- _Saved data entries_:
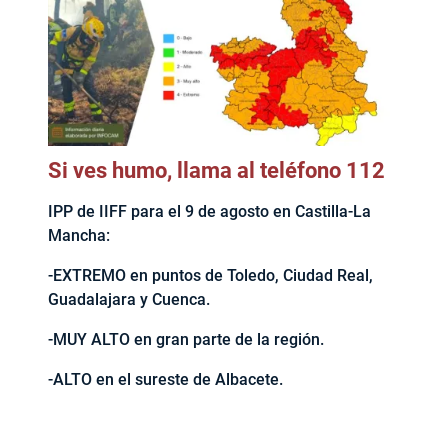
Si ves humo, llama al teléfono 112
IPP de IIFF para el 9 de agosto en Castilla-La
Mancha:
-EXTREMO en puntos de Toledo, Ciudad Real,
Guadalajara y Cuenca.
-MUY ALTO en gran parte de la región.
-ALTO en el sureste de Albacete.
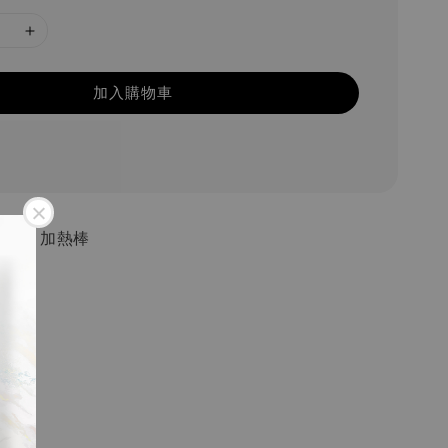
加入購物車
5 S1 加熱棒
5 S1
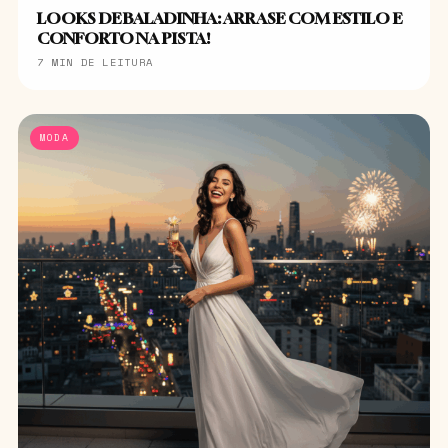
LOOKS DE BALADINHA: ARRASE COM ESTILO E
CONFORTO NA PISTA!
7 MIN DE LEITURA
MODA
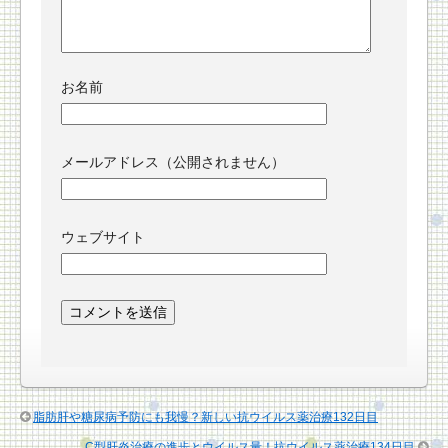
お名前
メールアドレス（公開されません）
ウェブサイト
脂肪肝や糖尿病予防にも我慢？新しい抗ウイルス薬治療132日目
C型肝炎治療の進歩とウイルス量！抗ウイルス薬治療134日目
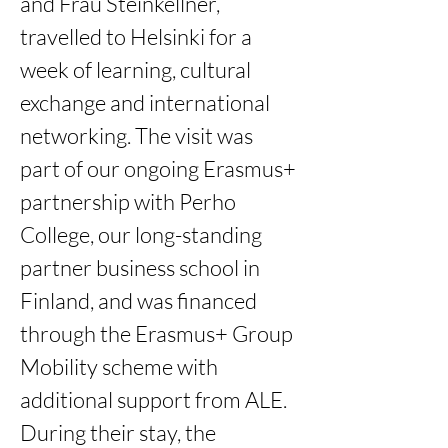
and Frau Steinkellner, 
travelled to Helsinki for a 
week of learning, cultural 
exchange and international 
networking. The visit was 
part of our ongoing Erasmus+ 
partnership with Perho 
College, our long-standing 
partner business school in 
Finland, and was financed 
through the Erasmus+ Group 
Mobility scheme with 
additional support from ALE.
During their stay, the 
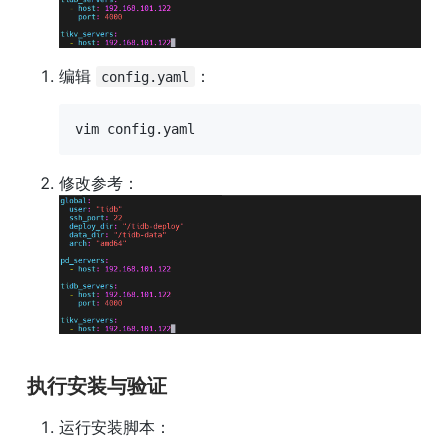
编辑 
：
config.yaml
vim config.yaml
执行安装与验证
运行安装脚本：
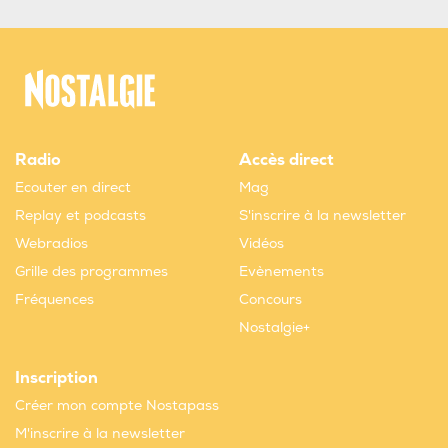
Radio
Accès direct
Ecouter en direct
Mag
Replay et podcasts
S'inscrire à la newsletter
Webradios
Vidéos
Grille des programmes
Evènements
Fréquences
Concours
Nostalgie+
Inscription
Créer mon compte Nostapass
M'inscrire à la newsletter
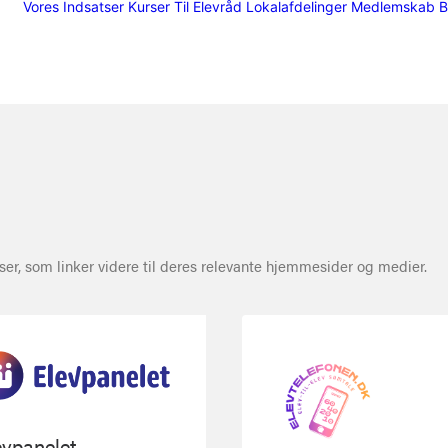
Vores Indsatser
Kurser
Til Elevråd
Lokalafdelinger
Medlemskab
B
ser, som linker videre til deres relevante hjemmesider og medier.
evpanelet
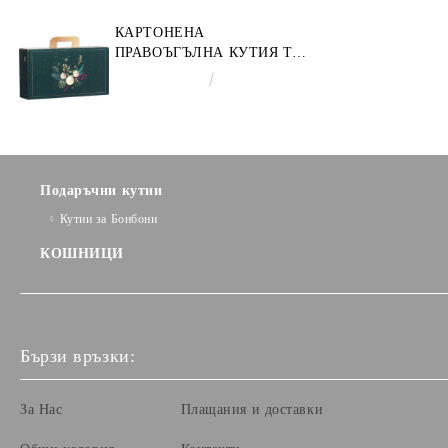
КАРТОНЕНА
ПРАВОЪГЪЛНА КУТИЯ ТИП
"КУФАРЧЕ" ENCHANTED
€3.58
7.00лв.
NATURE, ЗЕЛЕНО/ЗЛАТНО
33.0 X 18.5 X 9.5 CM, CV053P
Подаръчни кутии
Кутии за Бонбони
КОШНИЦИ
Бързи връзки:
За Нас
Плащания и доставки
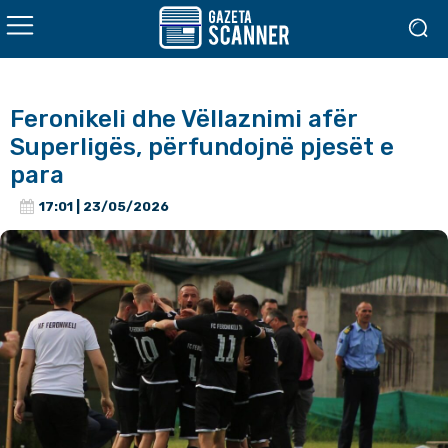
Feronikeli dhe Vëllaznimi afër
Superligës, përfundojnë pjesët e
para
17:01 | 23/05/2026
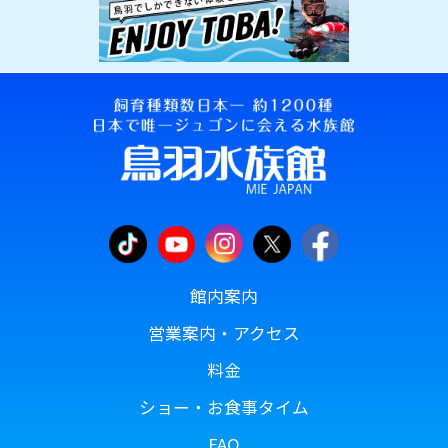
館内案内
営業案内・アクセス
料金
ショー・お食事タイム
FAQ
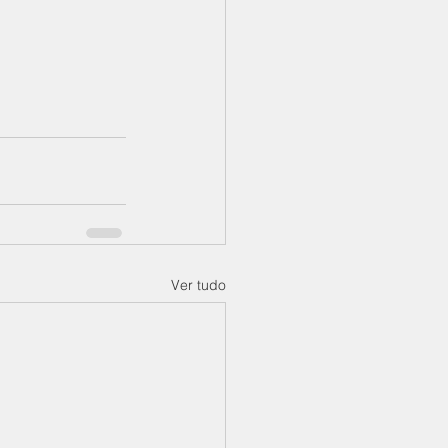
Ver tudo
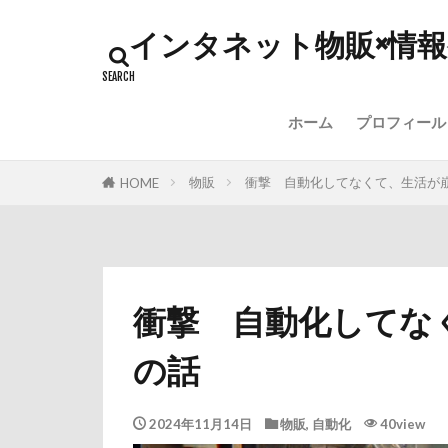
インタネット物販×情
ホーム
プロフィール
物販
衝撃 自動化してなくて、生活が
HOME
衝撃 自動化してな
の話
2024年11月14日
物販
,
自動化
40view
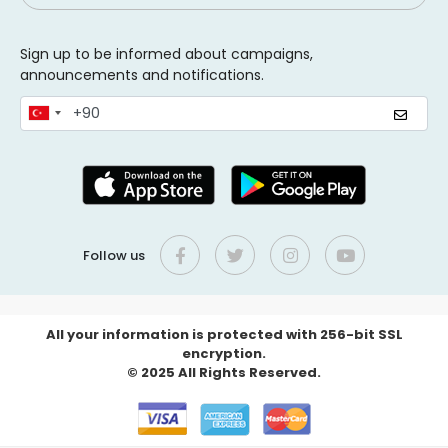
Sign up to be informed about campaigns,
announcements and notifications.
Follow us
All your information is protected with 256-bit SSL
encryption.
© 2025 All Rights Reserved.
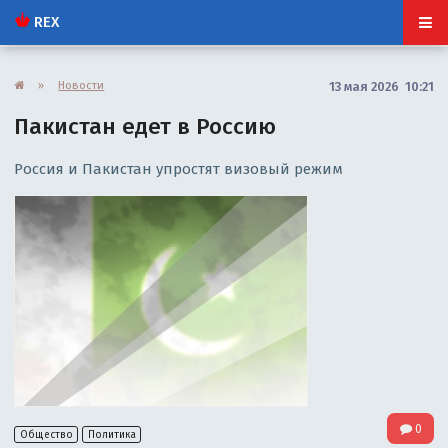
REX
»
Новости
13 мая 2026 10:21
Пакистан едет в Россию
Россия и Пакистан упростят визовый режим
0
Общество
Политика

- _ABOUT THIS TASK_: Extract every line above that contains the string "para", matching case exactly.

- _RESPONSE BELOW_:
IPP de IIFF para el 9 de agosto en Castilla-La
para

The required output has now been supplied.